Staffing levels in community teams must be sufficient to ensure patients can be safely discharged from hospital at the weekend, according to a new report.
It is just one of a series of recommendations included in a detailed analysis of hospital discharge processes, which was published last week by the Queen’s Nursing Institute.
The Department of Health-funded research was based on surveys of community and hospital nurses and focus groups. Carried out by Queen’s Nurse Candice Pellett, the analysis identified poor communication and lack of co-ordination between services as key issues hampering smooth discharge.
The headline findings were exclusively revealed by Nursing Times in November last year.
Since then, Ms Pellet has made recommendations for commissioners, providers and frontline nursing teams, which are set out in her final report.
“Problems could be avoided if a suitable level of staffing and services were in place, not only on Fridays but at weekends too”
These include ensuring “appropriate staffing levels in the community” to allow for Friday and weekend discharges.
Nurses who took part in the research made “numerous comments” about poor discharge planning for patients going home from hospital on a Friday, stated the report.
“However, nurses also confirmed that problems could be avoided if a suitable level of staffing and services were in place, not only on Fridays but at weekends too, thereby preventing readmission to hospital due to lack of planned support after discharge home on a Friday,” it added.
The report also highlighted the need to begin discharge planning “on or soon after patient admission” and stressed the importance of involving community teams, especially when patients were frail or elderly.
“The hospital-based multidisciplinary team should always seek ways to collaborate more closely with the local community teams to facilitate timely discharge,” said the document.
“There needs to be willingness from nurses – both in hospital and community – to improve partnership working”
Alert systems should be developed to inform district nursing teams when an existing patient on their caseload is admitted to hospital.
Meanwhile, patients should be given more information when discharged from hospital, including about the role of the local community nursing service.
The report recommended that a named nurse or key worker from the community should be responsible for tracking that person and co-ordinating their care, working with the patient and their family.
“This recommendation was cited many times within the focus groups as an example of how to improve practice,” noted the report.
“An example of a key worker for a patient being cared for at home at the end of their life would be the district nurse, who would ensure co-ordination of the delivery of all health and personal care services, preventing any duplication of visits and minimising the disruption to the family,” it said.

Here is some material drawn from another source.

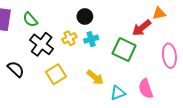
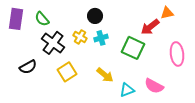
yellow cross: (69, 38) -> (80, 37), turned -32
black semicircle: (16, 69) -> (28, 67), turned 108
pink semicircle: (146, 89) -> (154, 86), turned -42

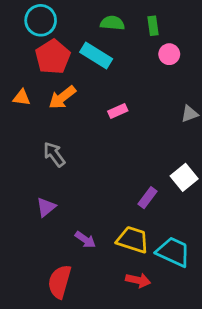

More joint working is also needed between different teams to ensure patients are not left waiting for medication, equipment, social care assessments or discharge letters, according to the report.
Top district nurse to lead ‘nationally important’ discharge planning work
Speaking on her final report, Ms Pellett said: “Three key themes emerged which would enable effective discharge planning: improved communication, improved co-ordination of services and improved collaboration.
“It is recommended that commissioners and provider organisations examine the local processes they have in place for discharge planning, ensuring that transfer of care between services is planned around the needs of patients, families and carers at all times,” she said.
“At a practitioner level, there needs to be willingness from nurses – both in hospital and community – to improve partnership working, to ensure that patients, carers and families experience a seamless service when discharged from hospital to home, with good discharge planning and post-discharge support,” said Ms Pellett.
“Nurses in every part of the NHS and care systems are at the heart of effective discharge planning and must continue to be the advocate for the patient the pursuit of excellent practice in transfers of care,” she added.